Stal zwyciężyła 3:1 i na półmetku znalazła się na trzeciej lokacie premiowanej awansem do I ligi. - Cieszy zwycięstwo. Straciliśmy bramkę na 1:1 i wszystko wskazywało na to, że drużyna gospodarzy jeszcze bardziej zdominuje ten mecz. Okazało się, że moi chłopcy wzięli się w garść i końcówka należała do nas. Za to podziękowania dla zespołu - ocenił trener drużyny z hutniczego miasta. - Duży wpływ na wynik spotkania miały zmiany. Zawodnicy, którzy weszli po przerwie dodali temu zespołowi jakości. Przed meczem wiedzieliśmy, że czeka nas arcytrudne spotkanie. Wiedziałem jak gra zespół Błękitnych i jak trudny jest to rywal. To się wszystko sprawdziło. Mieliśmy dużo szczęścia i w 12-godzinną podróż ruszamy z podniesionymi głowami i uśmiechem na twarzy - dodał.

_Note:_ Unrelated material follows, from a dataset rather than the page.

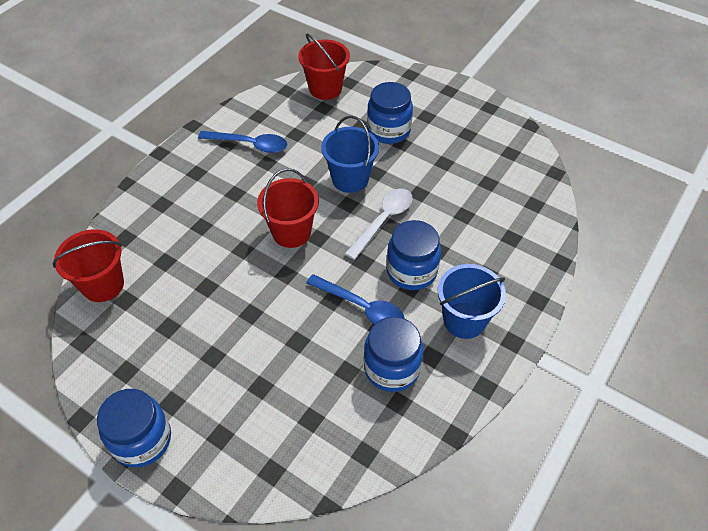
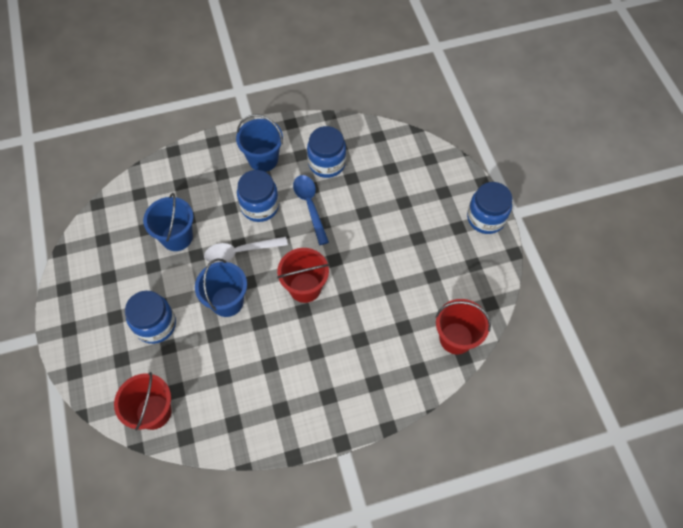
camera: 140 degrees left, 10 degrees up
(250, 145) = (266, 394): blue spoon -> none
(453, 194) = (177, 237): none -> blue bucket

W odmiennym nastroju był szkoleniowiec gospodarzy, którego bardziej rozczarował rezultat niż gra Błękitnych. - Sobotni mecz pokazał, że piłka nożna nie jest sprawiedliwa. Z przebiegu spotkania myślę, że byliśmy zdecydowanie lepszą drużyną, a przegraliśmy 1:3. Niestety jest nieraz taki niefart, że piłka kotłuje się w polu karnym przeciwnika i nie chce wejść. Mieliśmy sporo sytuacji i masę stałych fragmentów gry. Piłka tańczyła na linii i zawodnicy ze Stalowej Woli w ostatniej chwili ją wybijali - stwierdził Krzysztof Kapuściński.

Błękitni wielokrotnie przekonywali się w tym sezonie, że futbol nie jest sprawiedliwy. Potrafili już wygrywać po nienajlepszych występach i przegrywać mimo pięknej gry. - Taka jest piłka. Trzeba tą porażkę przyjąć z pokorą. Jeszcze nie raz będzie nam się zdarzało nie tak, jak byśmy chcieli. Z przebiegu meczu nie zasłużyliśmy na to żeby przegrać 1:3 i na pewno powinniśmy tu zdobyć punkty - zakończył trener biało-niebieskich.